The two-week quarantine, which Ige implemented March 26 to help stop the spread of the new coronavirus, has appeared to help Hawaii achieve the lowest infection rate of any state in the nation.
At the same time, the quarantine has crippled the state’s economy, which is heavily reliant on tourism, resulting in the closures of hotels and businesses tied to the visitor market. Some economists have warned of the dire consequences of an extended closure.
The Chamber of Commerce Hawaii, with some 2,000 members representing more than 200,000 employees, launched a petition earlier this month urging Ige to open trans-Pacific travel before July 31 because many local businesses would not otherwise make it.
“Every day we inch closer to an economic cliff that will close businesses permanently and destroy our local business community beyond repair if tourism does not reopen,” President and CEO Sherry Menor-McNamara said in a news release. “It is incumbent that the administration implement a plan to accelerate the opening of the trans-Pacific visitor economy ahead of July 31. Local businesses and workers will pay the price if safe, decisive and swift action isn’t taken.”
Concerned residents, on the other hand, are anxious that opening the state to trans-Pacific travel rashly will bring additional spikes that put locals, particularly kupuna, at risk and more permanently cripple the economy in the long run.
Ige on Monday reaffirmed his plans to keep the quarantine in place through July 31.
On Monday the state Health Department recorded four new coronavirus cases on Oahu, bringing the statewide total since the start of the outbreak to 816.
It was a slight relief from a streak of double-digit numbers over the weekend — 27 on Friday, 14 on Saturday and 11 on Sunday. The spike to 27 new cases on Friday was the highest daily increase since early April, although health officials said it was not unexpected.
“We are confident in our ability to handle the numbers,” said Ige of the double-digit increases, adding that contact tracing was conducted immediately.
The challenge, he said, is that individuals can carry the virus but still be asymptomatic. He also noted the number of cases is surging in U.S. West travel markets, including California, Oregon and Washington, which would put Hawaii at risk.
There are lessons to be learned from Alaska, he said. Alaska gave travelers the option of testing prior to arrival in the state or getting a test after arrival and waiting in quarantine for the results. The option of testing after arrival was popular and stretched Alaska’s testing capacity. Ige said he does not want that to happen in Hawaii.
Alaska’s visitors are also limited to summer months rather than year-round, he noted, and the 49th state gets only about one-tenth of the volume of visitors that the Aloha State gets.
“We definitely will benefit from the lessons learned from Alaska, and will be incorporating the parts we think will work here in Hawaii,” said Ige.
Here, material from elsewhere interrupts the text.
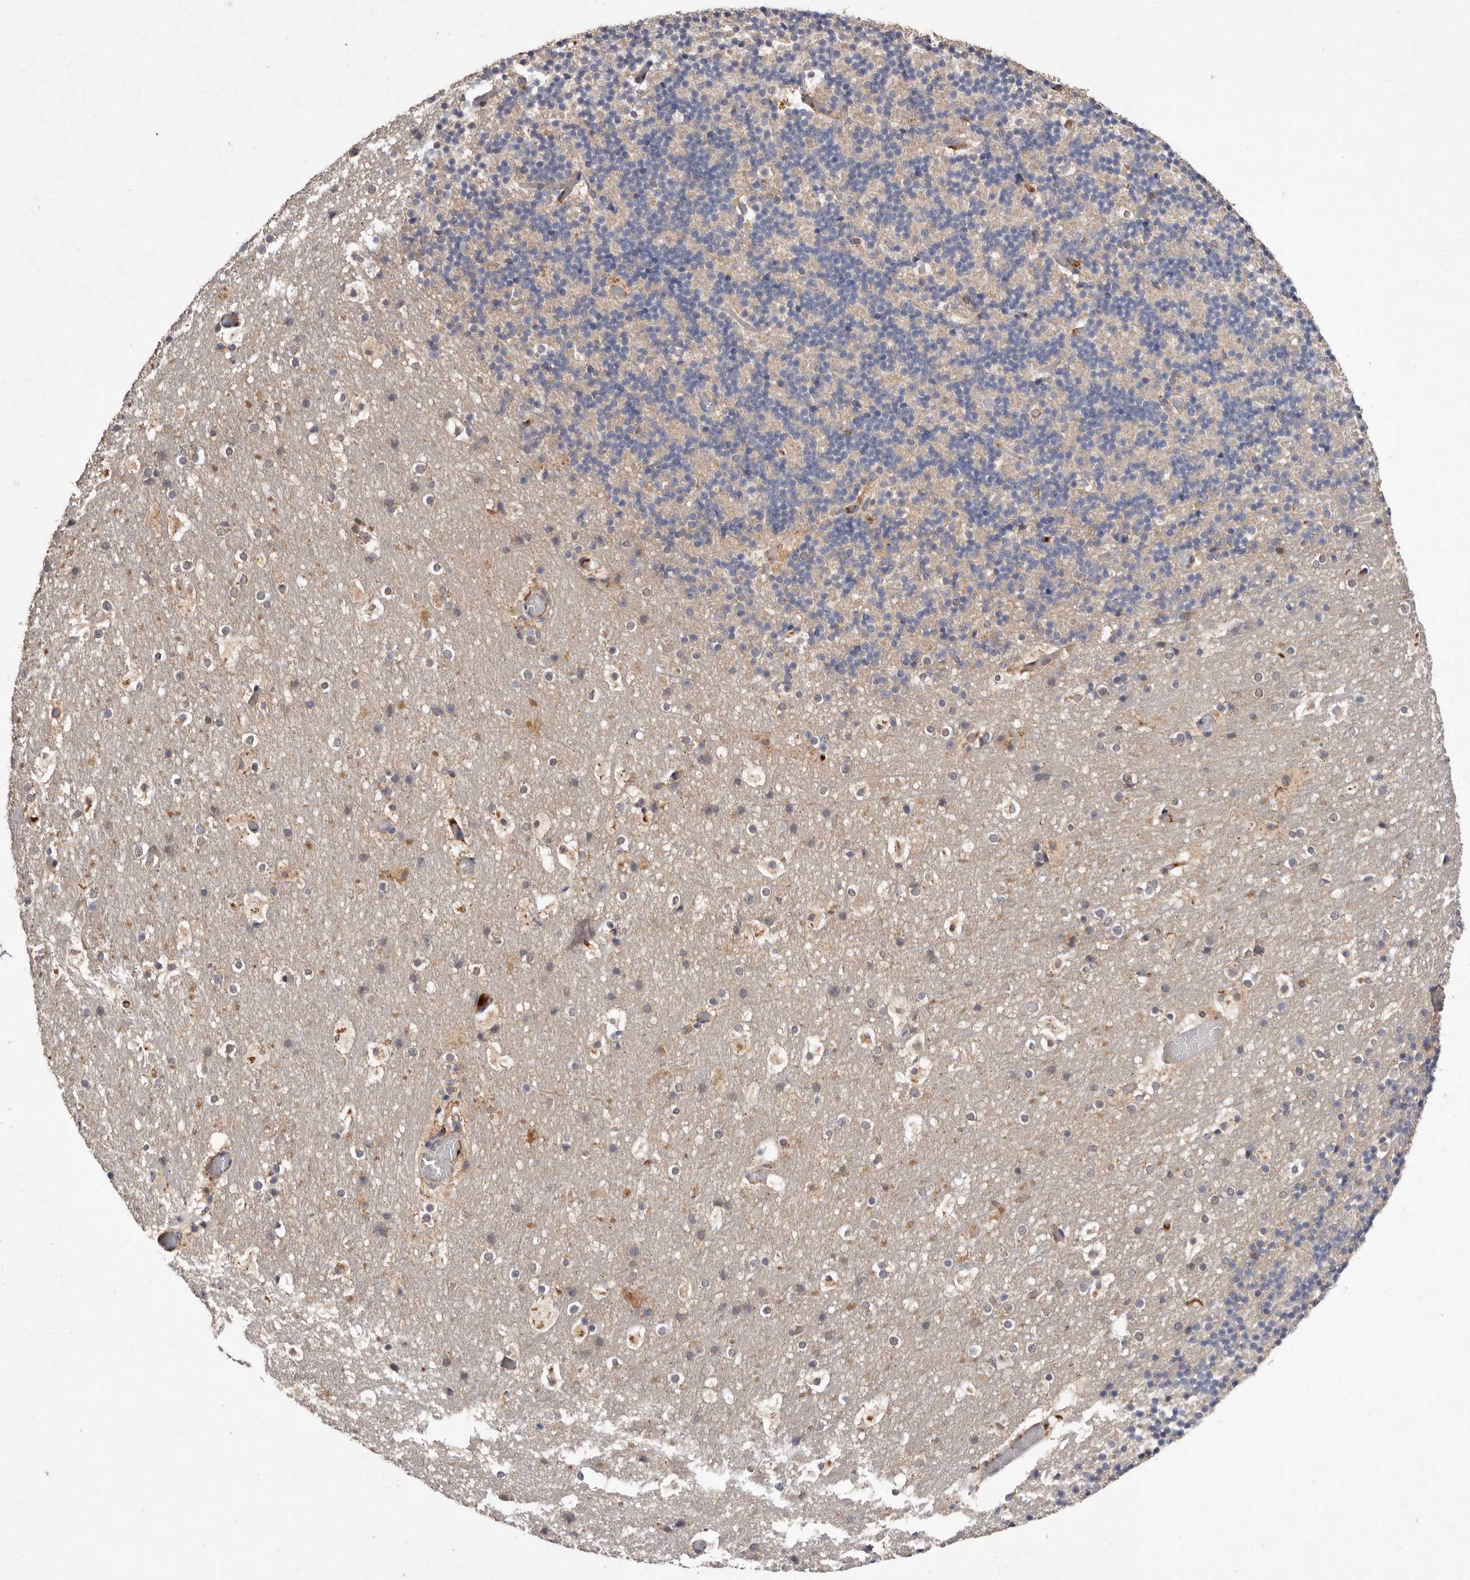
{"staining": {"intensity": "negative", "quantity": "none", "location": "none"}, "tissue": "cerebellum", "cell_type": "Cells in granular layer", "image_type": "normal", "snomed": [{"axis": "morphology", "description": "Normal tissue, NOS"}, {"axis": "topography", "description": "Cerebellum"}], "caption": "Immunohistochemistry micrograph of normal cerebellum: human cerebellum stained with DAB (3,3'-diaminobenzidine) displays no significant protein staining in cells in granular layer.", "gene": "EDEM1", "patient": {"sex": "male", "age": 57}}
Even with Hawaii’s mandatory quarantine in place, hundreds of visitors have been flying into the state. On Sunday, 1,497 people flew to Hawaii, including 361 visitors, after having averaged 500 in the past week, according to the Hawaii Tourism Authority.
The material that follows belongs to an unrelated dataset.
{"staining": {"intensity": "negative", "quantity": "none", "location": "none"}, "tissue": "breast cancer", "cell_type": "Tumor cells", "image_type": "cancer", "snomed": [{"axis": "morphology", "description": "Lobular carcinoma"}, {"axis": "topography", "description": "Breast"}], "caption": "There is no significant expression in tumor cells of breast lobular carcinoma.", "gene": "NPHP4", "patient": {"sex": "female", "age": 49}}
Still, those numbers are nowhere close to the approximately 35,000 a day, including both residents and visitors, that arrived by air daily in Hawaii at the same time last year, according to HTA.
Ige said that additionally, he would seek legislation that would use state transient accommodations tax money to help fund the screening and contact tracing of travelers.
He reminded everyone that the battle against COVID-19 is a marathon and that everyone should remain cautious.
“As we restart our economy, which is so necessary,” said Ige, “everyone needs to be mindful and take personal responsibility for maintaining physical distancing, wear their masks, stay home when they’re sick, do the things that help our community.”